Nobody knows exactly what Byers will do in his retirement. Perhaps he'll head for the Flint Hills and become a full-time rancher. The Seven Cross ranch has been through some tough times recently, as have many other farms and ranches across the country, but Byers vows: "When I pass it on, it will be sound for my heirs." Still, most close friends doubt that he can be happy ranching on a full-time basis. It's doubtful that he could hit the lecture circuit; he doesn't have the personality for it. Perhaps he'll write a book. Possible—Byers admits that he has thought about it, though he says it won't be an autobiography. Lord knows, whatever the book is, it will have all the commas in the right place.
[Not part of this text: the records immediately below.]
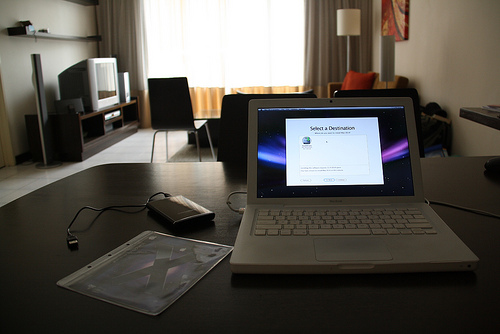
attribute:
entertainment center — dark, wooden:
[27, 49, 144, 166]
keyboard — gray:
[199, 190, 464, 248]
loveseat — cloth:
[330, 87, 420, 98]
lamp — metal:
[336, 10, 362, 80]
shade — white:
[335, 9, 364, 40]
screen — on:
[253, 103, 415, 196]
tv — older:
[59, 54, 119, 114]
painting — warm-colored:
[374, 0, 415, 42]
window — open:
[283, 116, 385, 184]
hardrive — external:
[62, 187, 224, 248]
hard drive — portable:
[150, 191, 217, 232]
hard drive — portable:
[140, 192, 216, 229]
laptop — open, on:
[230, 57, 492, 317]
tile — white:
[7, 172, 37, 189]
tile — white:
[114, 140, 133, 154]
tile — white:
[16, 165, 42, 176]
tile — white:
[106, 147, 125, 157]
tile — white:
[5, 163, 17, 172]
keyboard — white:
[213, 200, 486, 267]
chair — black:
[136, 73, 220, 168]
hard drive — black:
[152, 192, 215, 234]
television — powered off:
[56, 58, 144, 110]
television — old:
[59, 55, 122, 113]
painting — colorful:
[379, 3, 409, 39]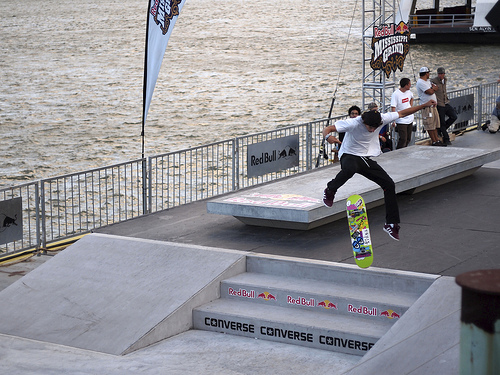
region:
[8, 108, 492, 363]
skateboard park on a pier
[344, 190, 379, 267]
green skateboard with stickers on the bottom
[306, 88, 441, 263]
man doing a skateboarding trick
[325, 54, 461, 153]
people leaning against fence watching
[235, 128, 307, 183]
white sign with black lettering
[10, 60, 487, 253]
silver metal fencing along pier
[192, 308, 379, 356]
converse logo on stairs of skateboard ramp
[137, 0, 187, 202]
flag attached to gates on pier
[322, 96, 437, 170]
man wearing a white t-shirt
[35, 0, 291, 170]
calm ocean water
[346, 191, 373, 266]
green skateboard with pictures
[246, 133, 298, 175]
white sign that says Red Bull in black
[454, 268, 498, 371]
top of green pole that is rusted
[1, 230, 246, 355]
concrete metal skate ramp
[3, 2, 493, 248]
body of water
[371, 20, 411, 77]
black sign that says Mississippi Grand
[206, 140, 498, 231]
large concrete platform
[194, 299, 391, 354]
concrete step that says Converse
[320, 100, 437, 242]
kid wearing a white tee shirt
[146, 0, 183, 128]
part of white flag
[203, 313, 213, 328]
The letter is black.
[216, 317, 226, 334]
The letter is black.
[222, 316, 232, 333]
The letter is black.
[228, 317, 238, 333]
The letter is black.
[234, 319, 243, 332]
The letter is black.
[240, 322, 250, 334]
The letter is black.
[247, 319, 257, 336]
The letter is black.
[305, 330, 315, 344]
The letter is black.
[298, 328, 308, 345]
The letter is black.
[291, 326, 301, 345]
The letter is black.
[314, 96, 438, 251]
A man flying through the air.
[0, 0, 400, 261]
A river filled with water.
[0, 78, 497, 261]
a long metal fence.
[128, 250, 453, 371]
a set of steps near a river.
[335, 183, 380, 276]
a skateboard falling down stairs.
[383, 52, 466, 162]
a group of friends.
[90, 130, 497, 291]
a paved area near a river.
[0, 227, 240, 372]
a cement skate ramp.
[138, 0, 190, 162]
a blue flag near a river.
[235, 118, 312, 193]
a banner on a fence.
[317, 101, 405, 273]
a boy doing a skateboard trick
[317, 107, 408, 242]
a boy wearing jeans and a white t-shirt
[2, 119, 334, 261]
metal fence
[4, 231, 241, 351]
a ramp used for skateboarding tricks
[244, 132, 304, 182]
an advertisement for Red Bull energy drink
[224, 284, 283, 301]
an advertisement for Red Bull energy drink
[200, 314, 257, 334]
an advertisement for Converse tennis shoes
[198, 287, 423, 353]
advertisements for event sponsors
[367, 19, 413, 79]
sign for the Mississippi Grand skateboarding tournament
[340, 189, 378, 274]
colorful lime-green skateboard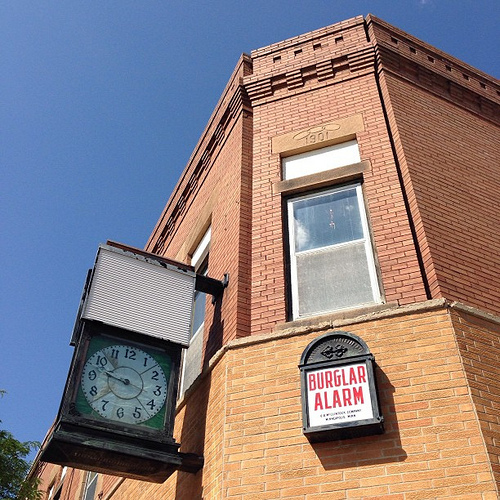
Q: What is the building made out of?
A: Brick.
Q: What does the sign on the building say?
A: BURGLAR ALARM.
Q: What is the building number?
A: 1901.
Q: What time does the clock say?
A: 9:47.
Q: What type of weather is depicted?
A: Sunner and clear.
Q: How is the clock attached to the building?
A: Metal brackets.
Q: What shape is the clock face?
A: Round.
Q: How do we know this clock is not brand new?
A: It's casing is faded and rubbed and the glass is cracked.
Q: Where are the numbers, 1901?
A: Etched on brick, above a window.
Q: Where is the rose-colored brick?
A: On the upper story of an old building.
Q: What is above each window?
A: A recessed, white rectangle and an engraved date.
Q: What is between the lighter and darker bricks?
A: A grey ledge.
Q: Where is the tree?
A: On the left, on the same side as the clock.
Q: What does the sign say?
A: Burglar Alarm.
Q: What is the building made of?
A: Bricks.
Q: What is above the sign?
A: A window.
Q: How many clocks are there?
A: One.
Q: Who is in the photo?
A: Nobody.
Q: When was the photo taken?
A: Daytime.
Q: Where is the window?
A: Above the sign.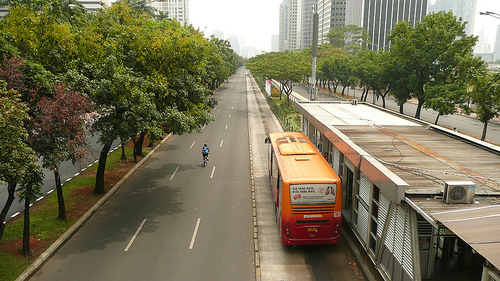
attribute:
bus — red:
[262, 127, 347, 252]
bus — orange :
[216, 121, 400, 233]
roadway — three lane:
[20, 51, 255, 279]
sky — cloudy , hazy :
[190, 3, 280, 38]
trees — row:
[232, 8, 487, 103]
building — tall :
[277, 0, 297, 51]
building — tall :
[312, 0, 362, 47]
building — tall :
[362, 0, 428, 51]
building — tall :
[432, 0, 476, 45]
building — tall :
[295, 0, 313, 48]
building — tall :
[278, 0, 293, 51]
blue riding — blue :
[201, 147, 210, 155]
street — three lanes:
[40, 69, 262, 273]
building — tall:
[275, 0, 300, 55]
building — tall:
[294, 0, 317, 50]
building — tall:
[313, 0, 345, 47]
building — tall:
[341, 0, 428, 56]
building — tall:
[427, 0, 478, 53]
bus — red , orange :
[267, 162, 355, 258]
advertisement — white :
[287, 180, 337, 206]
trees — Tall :
[6, 3, 244, 270]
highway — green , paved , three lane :
[26, 64, 261, 279]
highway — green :
[0, 102, 129, 224]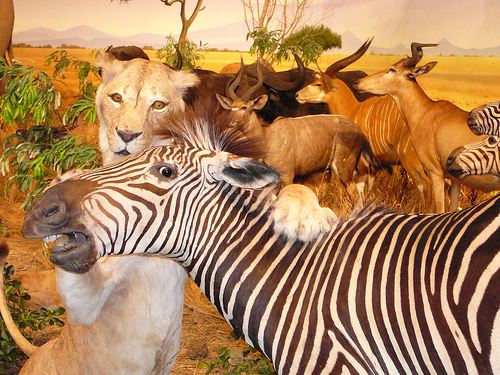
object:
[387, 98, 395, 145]
stripes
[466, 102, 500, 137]
animal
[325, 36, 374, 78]
horns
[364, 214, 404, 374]
stripes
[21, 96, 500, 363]
zebra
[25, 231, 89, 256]
mouth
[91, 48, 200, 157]
lion head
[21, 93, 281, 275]
zebra head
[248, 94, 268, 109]
antler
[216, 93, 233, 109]
antler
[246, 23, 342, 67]
tree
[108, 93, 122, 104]
eyes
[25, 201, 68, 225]
nose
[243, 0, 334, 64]
tree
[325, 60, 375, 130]
no sentence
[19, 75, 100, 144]
mound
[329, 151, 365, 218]
back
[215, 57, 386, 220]
antelope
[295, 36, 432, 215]
antelope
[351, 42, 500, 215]
antelope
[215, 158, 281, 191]
ears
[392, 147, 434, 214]
back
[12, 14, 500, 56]
mountain range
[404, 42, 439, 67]
horns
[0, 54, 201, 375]
cat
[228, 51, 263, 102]
antlers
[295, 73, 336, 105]
head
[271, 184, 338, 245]
paw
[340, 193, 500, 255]
back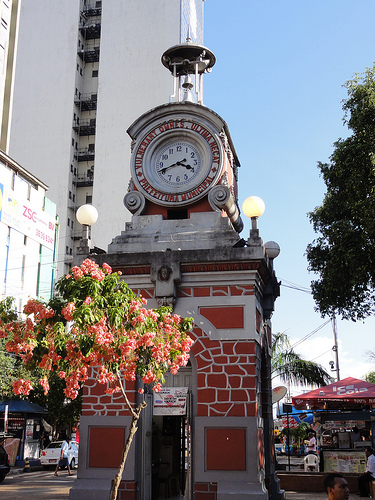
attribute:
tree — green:
[303, 57, 373, 323]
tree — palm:
[270, 327, 337, 389]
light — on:
[241, 195, 265, 218]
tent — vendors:
[289, 370, 372, 416]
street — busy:
[2, 428, 373, 494]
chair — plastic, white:
[299, 450, 319, 469]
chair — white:
[303, 450, 321, 474]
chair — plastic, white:
[303, 453, 320, 471]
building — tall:
[1, 0, 200, 305]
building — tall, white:
[13, 3, 213, 266]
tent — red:
[286, 371, 373, 482]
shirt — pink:
[304, 437, 320, 450]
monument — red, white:
[81, 22, 279, 376]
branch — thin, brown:
[18, 241, 200, 429]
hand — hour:
[175, 159, 194, 173]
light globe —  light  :
[240, 195, 266, 219]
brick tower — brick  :
[67, 32, 286, 498]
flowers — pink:
[73, 267, 83, 281]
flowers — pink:
[61, 300, 76, 318]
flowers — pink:
[134, 330, 155, 346]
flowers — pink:
[38, 374, 49, 395]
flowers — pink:
[85, 323, 98, 335]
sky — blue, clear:
[202, 1, 373, 410]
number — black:
[183, 145, 188, 154]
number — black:
[186, 150, 196, 158]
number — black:
[191, 158, 199, 166]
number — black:
[188, 166, 196, 173]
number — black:
[170, 171, 181, 183]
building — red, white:
[137, 261, 255, 493]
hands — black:
[161, 160, 195, 171]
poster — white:
[152, 386, 188, 416]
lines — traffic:
[13, 476, 72, 490]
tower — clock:
[68, 22, 276, 497]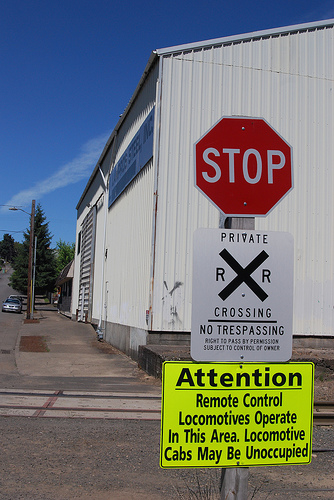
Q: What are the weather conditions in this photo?
A: It is cloudless.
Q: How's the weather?
A: It is cloudless.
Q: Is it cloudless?
A: Yes, it is cloudless.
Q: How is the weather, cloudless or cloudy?
A: It is cloudless.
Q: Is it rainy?
A: No, it is cloudless.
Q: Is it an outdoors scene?
A: Yes, it is outdoors.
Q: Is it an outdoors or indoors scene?
A: It is outdoors.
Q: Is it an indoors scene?
A: No, it is outdoors.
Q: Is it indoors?
A: No, it is outdoors.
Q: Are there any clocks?
A: No, there are no clocks.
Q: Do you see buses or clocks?
A: No, there are no clocks or buses.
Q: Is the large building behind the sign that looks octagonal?
A: Yes, the building is behind the sign.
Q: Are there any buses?
A: No, there are no buses.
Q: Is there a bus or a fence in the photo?
A: No, there are no buses or fences.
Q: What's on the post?
A: The sign is on the post.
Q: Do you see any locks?
A: No, there are no locks.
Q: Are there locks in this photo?
A: No, there are no locks.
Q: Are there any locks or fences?
A: No, there are no locks or fences.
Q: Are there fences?
A: No, there are no fences.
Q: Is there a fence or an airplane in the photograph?
A: No, there are no fences or airplanes.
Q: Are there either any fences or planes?
A: No, there are no fences or planes.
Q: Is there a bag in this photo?
A: No, there are no bags.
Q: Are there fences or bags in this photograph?
A: No, there are no bags or fences.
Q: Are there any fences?
A: No, there are no fences.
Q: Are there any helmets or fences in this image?
A: No, there are no fences or helmets.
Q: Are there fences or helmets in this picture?
A: No, there are no fences or helmets.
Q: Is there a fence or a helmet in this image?
A: No, there are no fences or helmets.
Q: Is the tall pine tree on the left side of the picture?
A: Yes, the pine tree is on the left of the image.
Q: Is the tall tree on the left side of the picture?
A: Yes, the pine tree is on the left of the image.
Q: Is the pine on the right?
A: No, the pine is on the left of the image.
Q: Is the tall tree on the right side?
A: No, the pine is on the left of the image.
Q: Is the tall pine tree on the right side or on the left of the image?
A: The pine is on the left of the image.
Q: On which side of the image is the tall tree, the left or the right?
A: The pine is on the left of the image.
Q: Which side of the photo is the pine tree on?
A: The pine tree is on the left of the image.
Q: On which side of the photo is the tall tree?
A: The pine tree is on the left of the image.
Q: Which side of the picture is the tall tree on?
A: The pine tree is on the left of the image.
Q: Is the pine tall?
A: Yes, the pine is tall.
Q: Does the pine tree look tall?
A: Yes, the pine tree is tall.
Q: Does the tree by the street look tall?
A: Yes, the pine tree is tall.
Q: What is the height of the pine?
A: The pine is tall.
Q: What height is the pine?
A: The pine is tall.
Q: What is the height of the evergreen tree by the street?
A: The pine is tall.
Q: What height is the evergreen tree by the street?
A: The pine is tall.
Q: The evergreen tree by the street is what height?
A: The pine is tall.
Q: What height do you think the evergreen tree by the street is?
A: The pine is tall.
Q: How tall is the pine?
A: The pine is tall.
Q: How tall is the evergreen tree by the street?
A: The pine is tall.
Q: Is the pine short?
A: No, the pine is tall.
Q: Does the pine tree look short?
A: No, the pine tree is tall.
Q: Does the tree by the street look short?
A: No, the pine tree is tall.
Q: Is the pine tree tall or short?
A: The pine tree is tall.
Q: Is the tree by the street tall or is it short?
A: The pine tree is tall.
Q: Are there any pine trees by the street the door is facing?
A: Yes, there is a pine tree by the street.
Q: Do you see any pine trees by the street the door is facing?
A: Yes, there is a pine tree by the street.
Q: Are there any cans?
A: No, there are no cans.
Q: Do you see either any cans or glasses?
A: No, there are no cans or glasses.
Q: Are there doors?
A: Yes, there is a door.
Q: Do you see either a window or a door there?
A: Yes, there is a door.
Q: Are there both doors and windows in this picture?
A: No, there is a door but no windows.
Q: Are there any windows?
A: No, there are no windows.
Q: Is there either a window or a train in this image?
A: No, there are no windows or trains.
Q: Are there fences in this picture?
A: No, there are no fences.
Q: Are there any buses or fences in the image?
A: No, there are no fences or buses.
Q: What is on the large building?
A: The sign is on the building.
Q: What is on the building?
A: The sign is on the building.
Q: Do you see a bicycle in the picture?
A: No, there are no bicycles.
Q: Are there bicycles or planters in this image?
A: No, there are no bicycles or planters.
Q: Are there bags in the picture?
A: No, there are no bags.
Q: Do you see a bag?
A: No, there are no bags.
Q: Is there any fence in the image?
A: No, there are no fences.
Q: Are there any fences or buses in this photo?
A: No, there are no fences or buses.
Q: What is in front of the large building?
A: The sign is in front of the building.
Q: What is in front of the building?
A: The sign is in front of the building.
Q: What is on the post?
A: The sign is on the post.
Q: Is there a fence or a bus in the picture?
A: No, there are no buses or fences.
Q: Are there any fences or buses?
A: No, there are no buses or fences.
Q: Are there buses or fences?
A: No, there are no buses or fences.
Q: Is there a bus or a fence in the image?
A: No, there are no buses or fences.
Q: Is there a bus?
A: No, there are no buses.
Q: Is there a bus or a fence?
A: No, there are no buses or fences.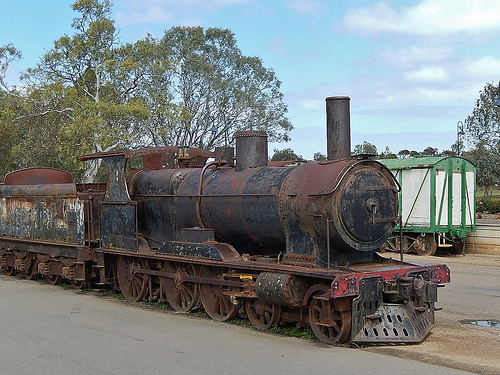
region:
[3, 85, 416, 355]
VERY OLD BLACK TRAIN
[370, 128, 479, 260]
GREEN AND WHITE TRAIN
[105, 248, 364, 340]
WHEELS ON A TRAIN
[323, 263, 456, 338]
FRONT OF A TRAIN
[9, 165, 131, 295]
RUSTED PART OF TRAIN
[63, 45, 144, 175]
PART OF A TALL TREE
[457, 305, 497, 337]
PUDDLE OF WATER ON GROUND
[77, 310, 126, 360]
PART OF A ROAD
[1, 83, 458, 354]
long rusted train on ground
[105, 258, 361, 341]
wheels on side of train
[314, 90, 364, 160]
chute on top of train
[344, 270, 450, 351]
metal grill on front of train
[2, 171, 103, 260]
rusted train car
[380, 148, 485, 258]
green and white train car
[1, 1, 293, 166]
tall green trees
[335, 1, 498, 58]
white cloud in blue sky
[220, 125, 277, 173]
short chute on top of train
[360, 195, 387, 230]
lever knob on front of train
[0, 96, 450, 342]
Old rusted and discarded train in a railway junkyard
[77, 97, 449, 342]
An old steam engine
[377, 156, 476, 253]
Green closed goods carriage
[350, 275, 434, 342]
Cow guard in front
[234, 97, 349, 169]
Steam exhausts of the engine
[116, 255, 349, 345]
Steel wheels now rusted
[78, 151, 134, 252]
Operater's cabin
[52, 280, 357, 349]
Grass growing under the discarded train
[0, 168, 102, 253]
Coal storage wagon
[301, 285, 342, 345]
wheel of a train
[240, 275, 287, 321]
wheel of a tire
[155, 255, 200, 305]
wheel of a train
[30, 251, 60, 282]
wheel of a train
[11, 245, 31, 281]
wheel of a train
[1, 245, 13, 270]
wheel of a train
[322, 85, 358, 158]
the chimney of a train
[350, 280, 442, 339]
the bumper of a train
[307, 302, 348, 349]
the front wheel of a train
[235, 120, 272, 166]
the smoke pipe of a train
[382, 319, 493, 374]
the ground tracks of a train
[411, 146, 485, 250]
a train car that is green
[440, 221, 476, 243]
the end piece of a train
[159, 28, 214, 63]
the leaves in a tree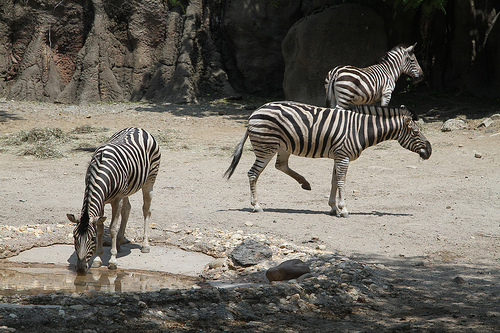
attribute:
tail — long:
[223, 132, 255, 182]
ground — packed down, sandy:
[3, 105, 499, 331]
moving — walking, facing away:
[322, 44, 428, 109]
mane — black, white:
[349, 102, 414, 119]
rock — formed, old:
[1, 2, 499, 115]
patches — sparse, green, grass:
[405, 84, 499, 141]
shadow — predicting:
[138, 0, 498, 128]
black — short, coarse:
[75, 171, 94, 236]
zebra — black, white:
[65, 38, 435, 285]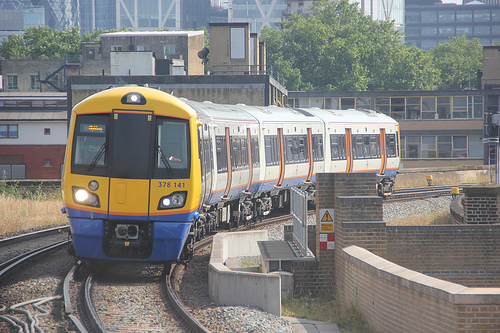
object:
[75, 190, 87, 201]
light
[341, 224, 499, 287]
wall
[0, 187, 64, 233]
grass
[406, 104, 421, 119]
window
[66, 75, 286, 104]
building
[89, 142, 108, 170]
wiper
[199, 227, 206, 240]
wheel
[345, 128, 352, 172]
door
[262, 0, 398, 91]
tree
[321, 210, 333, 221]
sign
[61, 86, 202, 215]
yellow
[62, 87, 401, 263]
train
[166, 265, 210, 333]
tracks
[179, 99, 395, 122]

"I obviously have some things in mind," said Byers last week, "but I'm not prepared to discuss them." In other words, get off it. Whatever he does, he'll do it quietly, efficiently and strictly on his terms. You can be sure of that.
"The challenge of life and what makes it exciting is to learn something from an experience and to develop and improve yourself through that experience, and to move on to the next job," Byers says. "That's what makes you a better individual."
Meanwhile, a six-member committee led by Wilford Bailey, Auburn's faculty representative, is in the process of selecting a new executive director. Byers has made it clear that he "does not want to play any part in the selection of my successor" and will leave it to the committee. The new executive director is expected to be in place by the spring of 1987, so that he will have some time to study Byers while the master is still on active duty.
The new leader will not, however, be another Solitary Man. At this point in its history the NCAA needs someone with a little more warmth and charm, someone who's willing to stroke a few egos, someone who's willing to sit down and schmooze with the college presidents.
But Byers won't be forgotten that easily. His mammoth empire, however flawed, endures. And so will the legacy of the emperor who seemed to have an invisible touch.